Polysemanticity is not a bug to be fixed but a signature of how neural networks solve the feature superposition problem. When a network has N neurons and must represent M >> N features, it cannot allocate one neuron per feature. Instead, it learns an overcomplete basis: each feature is a direction in activation space, and each neuron is a weighted sum of multiple feature directions. The result is that individual neurons appear to respond to semantically unrelated inputs — not because the network has failed to organize itself, but because the organizing principle is geometric, not atomic.

This has profound implications for mechanistic interpretability. The field's original aspiration was to catalog neurons — to build a parts list in which each unit has a identifiable function. Polysemanticity shows that this aspiration is fundamentally misaligned with how representations are actually stored. Understanding requires not neuron-level labels but geometric analysis: identifying the polytope boundaries that separate feature regions in activation space, and the attention heads or layer transformations that rotate between them.

Connections to Neuroscience

The phenomenon raises a question that bridges artificial and biological neural systems. Does the mammalian cortex exhibit polysemanticity? Evidence from high-density recording suggests that individual neurons in visual and prefrontal cortex do respond to multiple stimulus classes, and that population-level decoding outperforms single-neuron decoding by orders of magnitude. If biological networks also rely on feature superposition, then the search for "grandmother cells" — neurons selective for single concepts — was not merely unsuccessful but conceptually wrong from the start.

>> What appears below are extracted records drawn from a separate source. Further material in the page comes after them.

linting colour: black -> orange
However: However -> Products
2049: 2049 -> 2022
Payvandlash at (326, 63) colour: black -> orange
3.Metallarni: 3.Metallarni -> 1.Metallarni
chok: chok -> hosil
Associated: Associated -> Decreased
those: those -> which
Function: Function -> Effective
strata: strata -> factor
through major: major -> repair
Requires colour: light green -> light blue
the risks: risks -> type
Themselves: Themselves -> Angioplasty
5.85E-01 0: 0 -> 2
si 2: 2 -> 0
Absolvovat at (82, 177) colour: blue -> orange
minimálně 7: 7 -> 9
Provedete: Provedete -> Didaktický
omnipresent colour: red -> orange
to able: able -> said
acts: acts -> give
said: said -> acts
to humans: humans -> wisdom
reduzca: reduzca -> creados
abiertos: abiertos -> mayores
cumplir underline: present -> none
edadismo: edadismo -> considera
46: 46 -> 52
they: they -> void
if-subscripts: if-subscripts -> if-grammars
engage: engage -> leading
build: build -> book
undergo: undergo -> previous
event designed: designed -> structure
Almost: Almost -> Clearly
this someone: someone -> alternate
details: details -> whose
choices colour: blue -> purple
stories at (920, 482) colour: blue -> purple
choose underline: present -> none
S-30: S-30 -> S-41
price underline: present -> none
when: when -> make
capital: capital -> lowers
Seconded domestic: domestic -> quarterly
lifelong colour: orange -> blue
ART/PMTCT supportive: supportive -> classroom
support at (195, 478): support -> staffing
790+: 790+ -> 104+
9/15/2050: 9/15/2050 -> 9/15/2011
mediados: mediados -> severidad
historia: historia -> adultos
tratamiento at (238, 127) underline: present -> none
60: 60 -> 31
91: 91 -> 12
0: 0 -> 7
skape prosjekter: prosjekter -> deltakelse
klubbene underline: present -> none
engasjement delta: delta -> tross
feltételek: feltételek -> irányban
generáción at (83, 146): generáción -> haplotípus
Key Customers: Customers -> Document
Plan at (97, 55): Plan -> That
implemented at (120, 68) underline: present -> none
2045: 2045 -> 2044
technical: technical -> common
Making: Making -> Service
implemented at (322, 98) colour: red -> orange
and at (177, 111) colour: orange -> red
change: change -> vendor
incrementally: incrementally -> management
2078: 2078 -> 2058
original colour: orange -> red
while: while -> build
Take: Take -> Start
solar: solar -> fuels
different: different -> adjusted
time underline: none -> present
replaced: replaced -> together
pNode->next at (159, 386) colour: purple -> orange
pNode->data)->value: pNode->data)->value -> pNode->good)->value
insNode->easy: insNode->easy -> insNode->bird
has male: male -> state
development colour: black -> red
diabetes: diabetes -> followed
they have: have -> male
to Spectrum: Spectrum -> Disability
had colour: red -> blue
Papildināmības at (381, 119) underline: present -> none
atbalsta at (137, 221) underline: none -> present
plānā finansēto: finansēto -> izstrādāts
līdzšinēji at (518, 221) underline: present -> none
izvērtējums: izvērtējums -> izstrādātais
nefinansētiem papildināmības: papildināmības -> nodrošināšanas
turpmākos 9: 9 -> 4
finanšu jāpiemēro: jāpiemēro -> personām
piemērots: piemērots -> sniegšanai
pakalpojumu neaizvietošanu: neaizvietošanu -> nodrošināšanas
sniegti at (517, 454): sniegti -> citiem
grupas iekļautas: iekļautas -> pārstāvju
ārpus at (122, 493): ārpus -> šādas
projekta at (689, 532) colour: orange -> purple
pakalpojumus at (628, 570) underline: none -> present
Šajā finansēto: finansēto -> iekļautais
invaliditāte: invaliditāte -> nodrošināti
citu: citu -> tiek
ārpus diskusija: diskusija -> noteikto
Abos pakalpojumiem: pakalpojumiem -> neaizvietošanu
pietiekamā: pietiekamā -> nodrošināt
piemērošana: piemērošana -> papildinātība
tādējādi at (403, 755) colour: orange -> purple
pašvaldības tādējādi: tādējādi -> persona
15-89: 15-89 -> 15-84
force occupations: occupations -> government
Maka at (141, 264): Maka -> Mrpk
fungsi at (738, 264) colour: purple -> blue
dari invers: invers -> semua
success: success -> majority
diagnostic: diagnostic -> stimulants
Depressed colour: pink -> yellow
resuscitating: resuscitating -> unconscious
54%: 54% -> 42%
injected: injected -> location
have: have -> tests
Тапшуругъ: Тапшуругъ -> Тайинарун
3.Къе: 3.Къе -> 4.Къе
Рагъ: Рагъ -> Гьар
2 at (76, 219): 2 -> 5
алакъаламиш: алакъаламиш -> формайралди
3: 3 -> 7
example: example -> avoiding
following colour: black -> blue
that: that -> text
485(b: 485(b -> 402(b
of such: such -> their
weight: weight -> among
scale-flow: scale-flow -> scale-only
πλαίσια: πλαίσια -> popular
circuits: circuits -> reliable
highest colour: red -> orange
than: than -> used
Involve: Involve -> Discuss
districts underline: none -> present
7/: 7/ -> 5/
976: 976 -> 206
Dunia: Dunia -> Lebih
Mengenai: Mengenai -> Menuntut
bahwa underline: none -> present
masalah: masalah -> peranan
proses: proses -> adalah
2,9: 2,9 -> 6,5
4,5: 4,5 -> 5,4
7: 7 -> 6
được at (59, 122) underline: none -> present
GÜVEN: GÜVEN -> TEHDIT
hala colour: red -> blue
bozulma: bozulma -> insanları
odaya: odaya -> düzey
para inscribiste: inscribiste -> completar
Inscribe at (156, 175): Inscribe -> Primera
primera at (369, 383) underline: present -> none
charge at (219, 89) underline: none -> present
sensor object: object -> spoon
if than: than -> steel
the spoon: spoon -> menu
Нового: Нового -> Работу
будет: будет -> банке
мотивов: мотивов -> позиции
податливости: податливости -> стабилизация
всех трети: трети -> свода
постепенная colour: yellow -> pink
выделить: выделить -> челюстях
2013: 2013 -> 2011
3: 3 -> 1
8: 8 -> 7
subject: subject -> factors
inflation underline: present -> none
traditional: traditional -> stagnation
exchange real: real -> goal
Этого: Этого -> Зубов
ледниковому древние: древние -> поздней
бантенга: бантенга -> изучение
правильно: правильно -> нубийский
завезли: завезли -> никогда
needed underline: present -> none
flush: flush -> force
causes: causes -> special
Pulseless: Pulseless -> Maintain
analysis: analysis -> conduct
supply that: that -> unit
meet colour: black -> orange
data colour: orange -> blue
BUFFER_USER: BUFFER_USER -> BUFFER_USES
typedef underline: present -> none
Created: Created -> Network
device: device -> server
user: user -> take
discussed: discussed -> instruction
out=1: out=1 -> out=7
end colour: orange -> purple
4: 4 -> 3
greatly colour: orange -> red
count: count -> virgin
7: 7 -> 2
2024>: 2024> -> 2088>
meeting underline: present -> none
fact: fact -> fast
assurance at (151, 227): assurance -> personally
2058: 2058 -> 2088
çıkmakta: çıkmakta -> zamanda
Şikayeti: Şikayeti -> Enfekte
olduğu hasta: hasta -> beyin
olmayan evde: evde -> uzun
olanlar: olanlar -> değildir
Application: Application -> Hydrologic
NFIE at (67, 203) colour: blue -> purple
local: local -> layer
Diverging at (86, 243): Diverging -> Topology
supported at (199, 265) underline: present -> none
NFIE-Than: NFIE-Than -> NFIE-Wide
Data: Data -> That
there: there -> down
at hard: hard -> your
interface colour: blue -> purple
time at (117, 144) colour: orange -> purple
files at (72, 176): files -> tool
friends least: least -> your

The parallel is striking. Both artificial and biological networks appear to converge on distributed, overcomplete representations when faced with high-dimensional feature spaces and limited capacity. This convergence is evidence for a general principle: intelligent systems represent more than they have parts for by encoding information in relational structures rather than atomic units.

The Interpretability Frontier

Recent work has explored whether polysemanticity can be eliminated through architectural intervention. Sparse autoencoders — trained to decompose network activations into sparse feature dictionaries — have shown that many polysemantic neurons can be resolved into distinct monosemantic features at a higher level of analysis. But these features are not at the neuron level; they are latent directions in an expanded space. The victory is partial: we can find monosemantic features, but only by looking at a representation larger than the network itself.

This suggests that the debate between polysemantic and monosemantic representation is ill-posed. The real question is not whether features are localized but at what level of description they become separable. A neuron is polysemantic at the unit level but may be part of a monosemantic direction at the population level. Representation is hierarchical, and semanticity is scale-dependent.

The insistence that interpretability must proceed neuron-by-neuron is a methodological commitment inherited from classical neuroscience, not a constraint imposed by the data. If we want to understand how neural networks represent the world, we must abandon the atomic picture and learn to read geometry.